On October 21, 2020, the UK Information Commissioner’s Office (“ICO”) released its updated guidance on the data subject right of access under Article 15 of the EU General Data Protection Regulation (“GDPR”). The ICO provided a draft of the guidance for consultation in December 2019, and in response to the feedback it received, supplemented the guidance with additional content. The guidance provides more in-depth advice for organizations than what was provided in the ICO’s previous guide and includes examples designed to demonstrate how the GDPR’s requirements will apply in practice.
In the guidance, the ICO emphasizes the importance of taking a proactive approach to responding to subject access requests, in order to streamline the process of responding and increase levels of public trust in an organization. The ICO highlights that the preparatory steps an organization should take will depend on a number of factors, including (1) the type of personal data the organization processes, (2) the number of requests that the organization receives, and (3) the organization’s size and resources. Depending on these factors, the preparatory steps may include creating (1) asset registers to establish where data is held, (2) checklists to ensure a consistent approach to responses, and (3) retention and deletion policies to ensure that personal data is not retained for longer than is necessary.

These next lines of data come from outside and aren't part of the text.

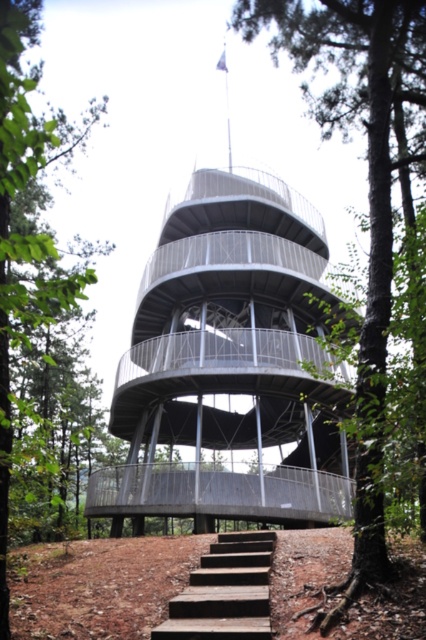
Between point (163, 509) and point (215, 586), which one is positioned behind?

Point (163, 509)

From the picture: Does metallic gray observation tower at center have a smaller size compared to wooden stairs at lower center?

Actually, metallic gray observation tower at center might be larger than wooden stairs at lower center.

You are a GUI agent. You are given a task and a screenshot of the screen. Output one action in this format:
    pyautogui.click(x=<x>, y=<y>)
    Task: Click on the metallic gray observation tower at center
    The width and height of the screenshot is (426, 640).
    Given the screenshot: What is the action you would take?
    pyautogui.click(x=229, y=364)

At what (x,y) coordinates should I click in order to perform the action: click on metallic gray observation tower at center. Please return your answer as a coordinate pair (x, y). Image resolution: width=426 pixels, height=640 pixels. Looking at the image, I should click on click(x=229, y=364).

Consider the image. Between metallic gray observation tower at center and green leafy tree at center, which one appears on the left side from the viewer's perspective?

green leafy tree at center

Can you confirm if metallic gray observation tower at center is positioned below green leafy tree at center?

No.

Image resolution: width=426 pixels, height=640 pixels. Describe the element at coordinates (229, 364) in the screenshot. I see `metallic gray observation tower at center` at that location.

You are a GUI agent. You are given a task and a screenshot of the screen. Output one action in this format:
    pyautogui.click(x=<x>, y=<y>)
    Task: Click on the metallic gray observation tower at center
    This screenshot has width=426, height=640.
    Given the screenshot: What is the action you would take?
    pyautogui.click(x=229, y=364)

Based on the photo, does smooth bark tree at center have a lesser width compared to green leafy tree at center?

Yes.

Measure the distance between smooth bark tree at center and camera.

The distance of smooth bark tree at center from camera is 5.11 meters.

Is point (370, 253) farther from camera compared to point (2, 468)?

Yes, it is behind point (2, 468).

Image resolution: width=426 pixels, height=640 pixels. In order to click on smooth bark tree at center in this screenshot , I will do `click(368, 195)`.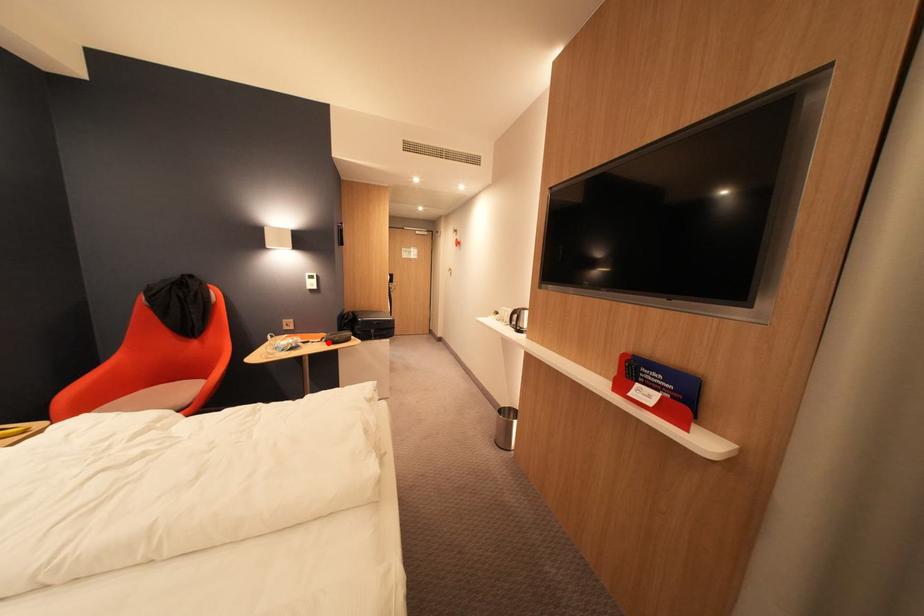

Following the rise in third-party service providers making access requests on behalf of individuals, the ICO guidance specifically addresses these requests, noting that the service provider is responsible for providing evidence that it has appropriate authority to act on the individual’s behalf. In addition, if the controller is not able to view the access request without paying a fee or signing up to a service, it is not considered to have ”received” the access request and is therefore not obliged to respond.
The guidance also provides clarification on the following points:
When a controller requires a clarification from the data subject in relation to an access request, the controller may “stop the clock” until a response is received. This relieves controllers from having to respond to access requests within the one-month deadline provided by the GDPR, where clarification is genuinely required.
A manifestly excessive request is one which is clearly or obviously unreasonable, based on whether the request is proportionate when balanced with the burden or costs involved in handling the request. This is a broader definition than relied on by the ICO in the past.
When charging a fee for responding to excessive, unfounded or repeat requests, controllers may take into account the costs of photocopying, printing, postage and any other costs involved in transferring the information to the individual, as well as the costs of equipment and supplies and the time required by staff to provide a response.
The ICO stated that it is planning a suite of resources to assist with subject access requests, which will include a simplified guide for small businesses that highlights the key points from the ICO’s more detailed guidance.